Wednesday 29 June 2016

Bun Fight At The Ebblake Corral

Just to get everyone up to speed: I'm back home in Dorset and, yesterday, was back at my work placement at The Hedge Project. Manpower was needed as this was round up day. We have a herd of cows that are let out to graze on various sites, including Holt Heath, Sopley (near Hurn airport) and Ebblake, which is a patch of forestry commission land near Verwood.

The cows graze these patches and this has many ecological benefits if the correct amount of grazing is allowed (see http://www.wildlifetrusts.org/conservationgrazing). The trouble is that, with these sites a good few miles apart, the cows have to be transported there and back. This has to be done via a  trailer. Think of the smallest space that you could fit four cows into and you've got an idea of what the trailer involves. The trailer has to be small, and the cows crammed in for their own safety, basically. You can't put seatbelts on them but, if you're a cow, another cow crammed in right next to you works pretty well as an airbag in an emergency. Now, considering that it's hard enough persuading people to act in their own best interests, cows are not much different. They don't particularly want to go into the trailer and weigh over a tonne, which makes persuading them quite difficult. But then there's the fact that they all have to be rounded up in the first place.

Ebblake is a forestry commission site, as I mentioned, and as such is mostly pine forest, plus a marsh and some very thick scrubby new growth pine and birch. All in all a very primeval looking place, and not at all ideal for a cattle round up. In one corner was a gate, next to a corral, which is a pen specifically for putting cows into. The site itself was a large rectangle with a barbed wire fence surrounding it, and we could be pretty certain that they were inside that.

In fact, as we arrived, we could see them up a path in the distance and, when we were all ready to go, a rattle of a feed bucket and the round up call (basically 'yeeeeeeeeeeeeep') had the whole herd trotting towards us. I had been warned that the round up 'could take an hour, could take five hours' and, one time, took three weeks. Everything was just looking good for the 'one hour' end of this spectrum when one cow, a British White who appears to be the matriarch of the group, got spooked and ran off into the woods, taking most of the herd with her. Two had successfully been got into the corral and were standing there with a 'wait, what the hell's going on?' expression while the rest bolted.

Now cows are all about gentle persuasion. Especially these ones, which are easily spooked and so we had to locate where they'd got to and then for a line behind them, gently persuading them forward. Our team consisted of Dale (who's cows they were) Kayleigh, David, Callum, Mark (I think? sorry) and myself, all armed with 'cow persuasion sticks', or 1m lengths of blue pvc piping.

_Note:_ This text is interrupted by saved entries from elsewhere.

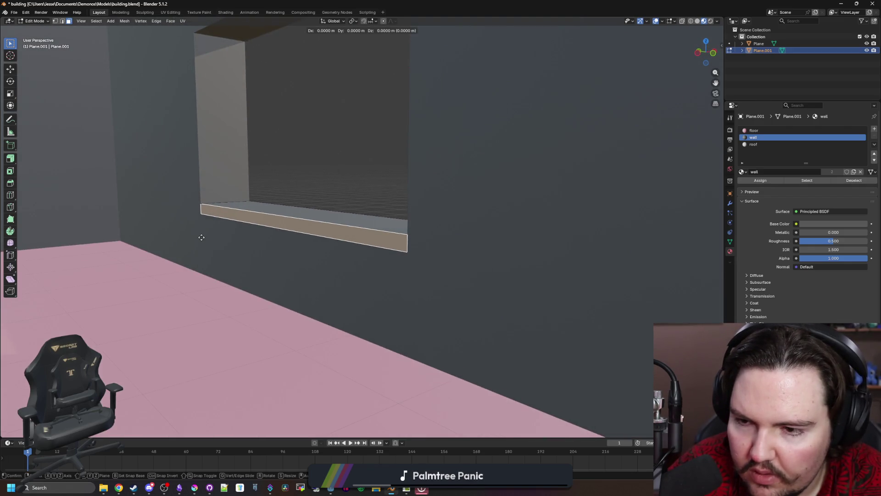
key("x")
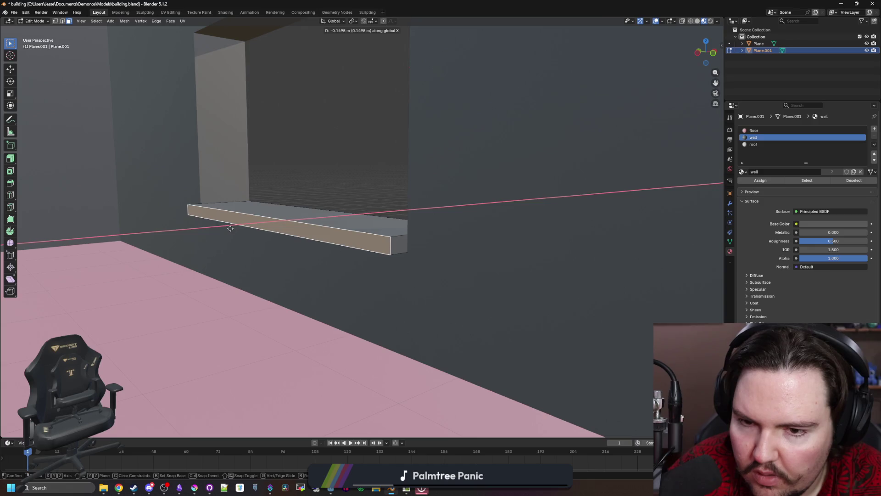
left_click(230, 228)
mouse_move(233, 238)
left_mouse_down()
mouse_move(364, 272)
mouse_move(378, 240)
left_mouse_up()
mouse_move(341, 203)
left_mouse_down()
mouse_move(366, 238)
mouse_move(380, 238)
left_mouse_up()
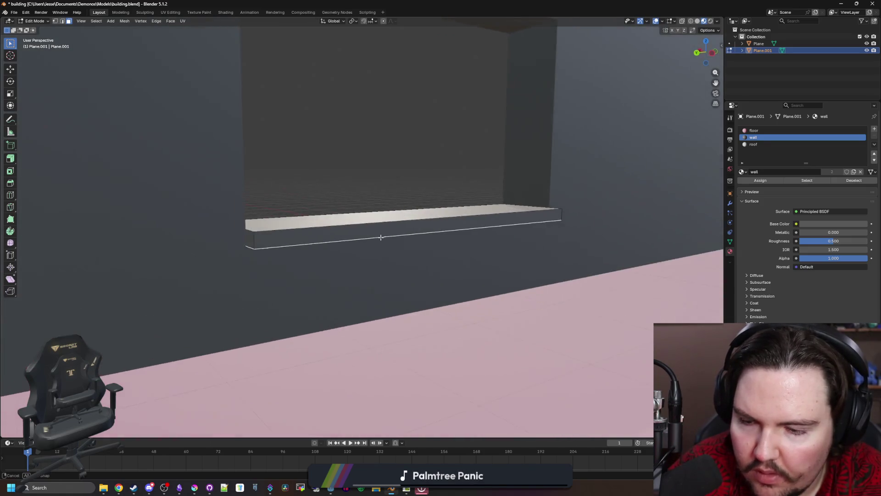
left_click_drag(331, 199, 271, 232)
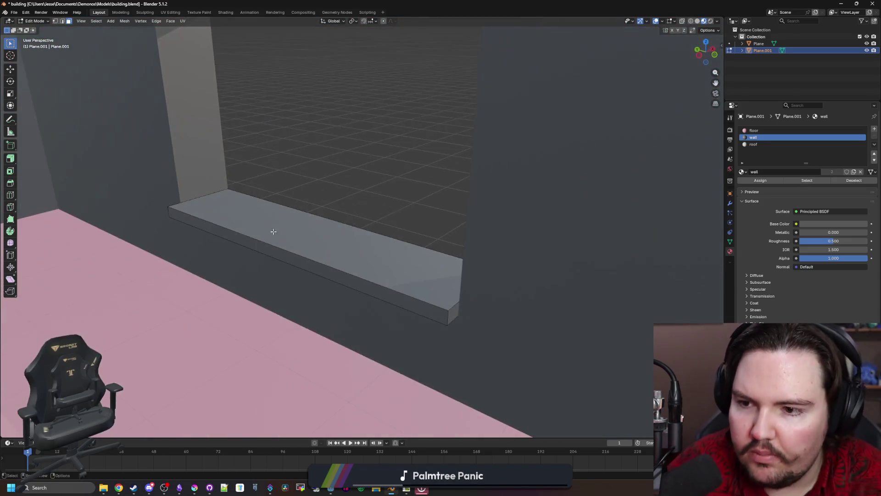
mouse_move(321, 244)
left_mouse_down()
mouse_move(371, 184)
mouse_move(348, 200)
mouse_move(406, 197)
mouse_move(417, 213)
left_mouse_up()
scroll(372, 185, "down", 2)
scroll(380, 183, "down", 2)
Step: Leave mesh editing with the sill deselected and switch over to the Godot editor
key("Tab")
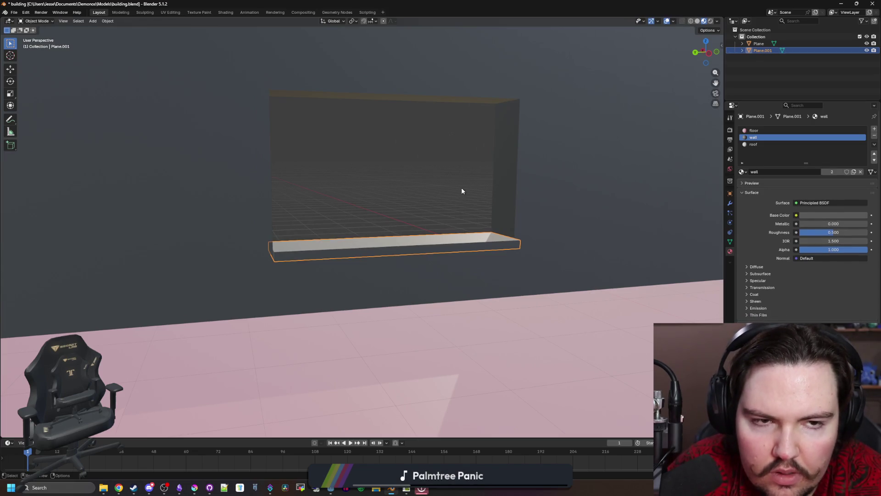
left_click(462, 188)
key("alt+Tab")
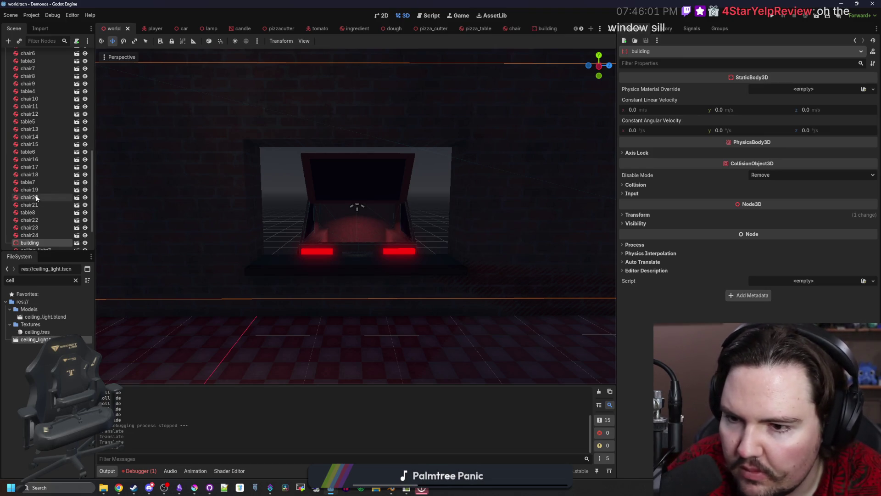
scroll(60, 215, "down", 2)
Step: In building.tscn, drop wood.tres onto the window sill mesh and save the scene
left_click(76, 198)
left_click(75, 280)
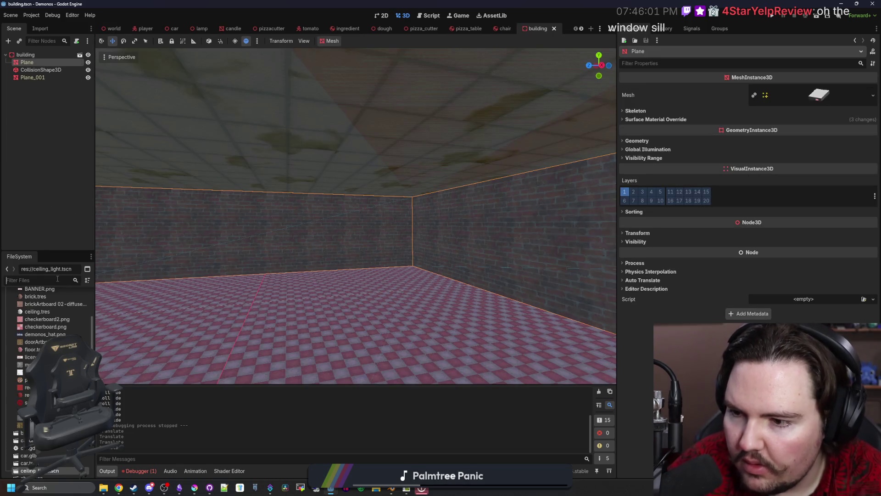
type("wood")
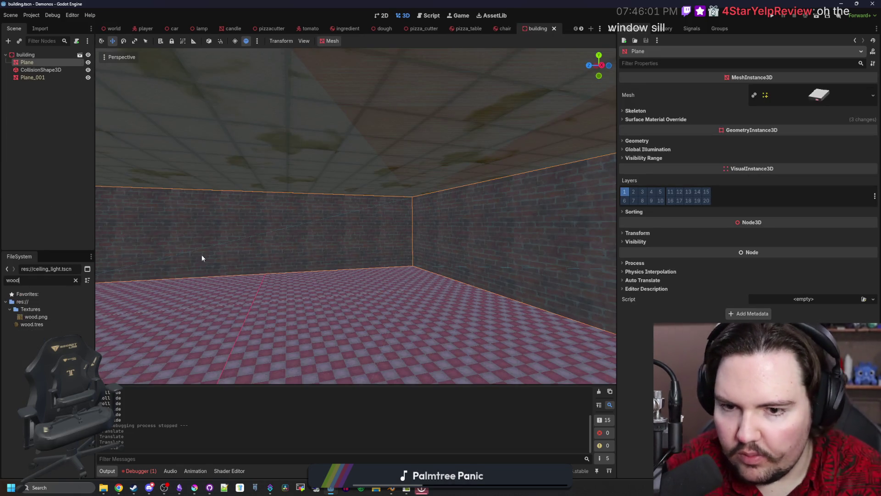
left_click_drag(121, 263, 250, 314)
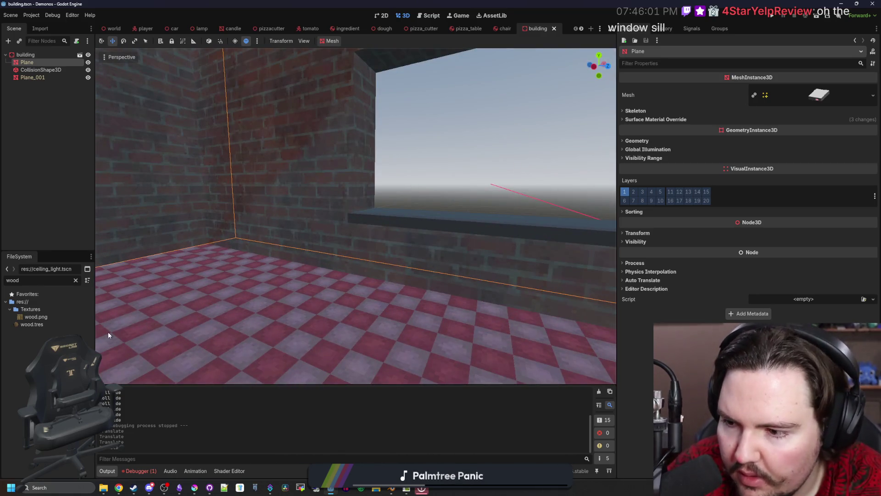
left_click_drag(53, 324, 452, 212)
key("ctrl+s")
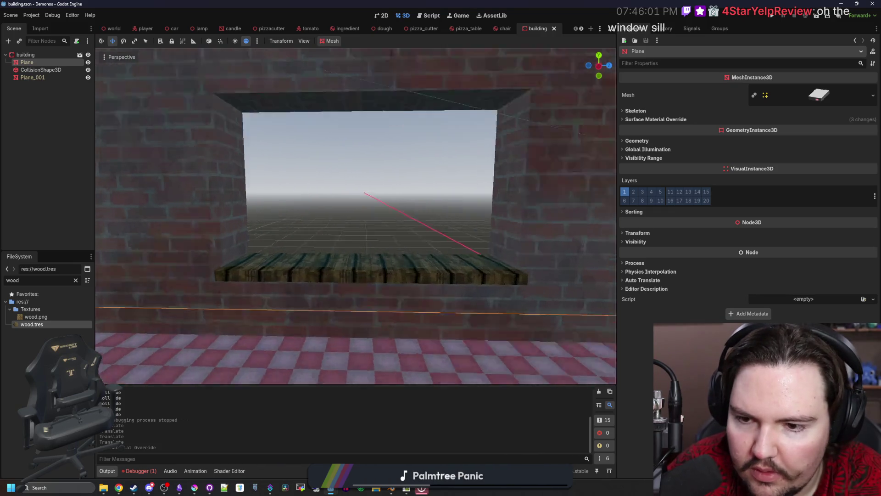
Step: Fly the camera outside and back in to frame the wood sill through the opening
key("ctrl+s")
left_click_drag(491, 304, 491, 304)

Now, persuading them forward was easier said then done. We located them on the far side of the scrubby bit of woodland and, with the fence at one end of our line, ushered them forward. You'd think that eight cows would be easy to locate in these circumstances but you'd be wrong. In the densest bit of the woods, you had to really move to keep them in site and, out of site of each other, we had to keep talking so the others would know what we were doing.

Long story short, everything got a bit complicated in there and I ended up tailing three cows, the British White and a Devon Red and her calf*, while the rest of the herd emerged ended up a few hundred metres to the left of me, luckily with most of the rest of our team tailing them. They seemed to be getting on just fine, with the cows on the path and heading towards the coral, so I continued tailing my cows as they meandered back through the woods.

The path that I mentioned ran in a sort of crescent shape from one gate to another, and the cows and I relocated each other by one of these gates. By now, the rest of the herd were in the corral and were not feeling particularly happy about it. The big British White that I had been following began bellowing back at them and then, taking the Devon Red and the calf with her, began ambling up the path towards them. At this point, I couldn't believe my luck. After all this effort and fumbling around in the undergrowth, they were just going to amble right up to where we want them.

And they did. I'd phoned ahead to warn as a four of the cows were being persuaded into the trailer. This had just been completed when my three turned up.  Then came the final, intensely nerve wracking, bit of getting the final three into the corral without either spooking them or loosing any of the others.

This was completed, the cows were loaded and delivered to our other site at Sopley, several miles away, where they were put out to pasture while we spent the rest of the day pulling ragwort.

There they wandered around, getting know their new pasture and eyeing us suspiciously as we passed.



*A joke based on the Northern Ireland accent: Three cows in a field, which one's on holiday? The one with the wee calf.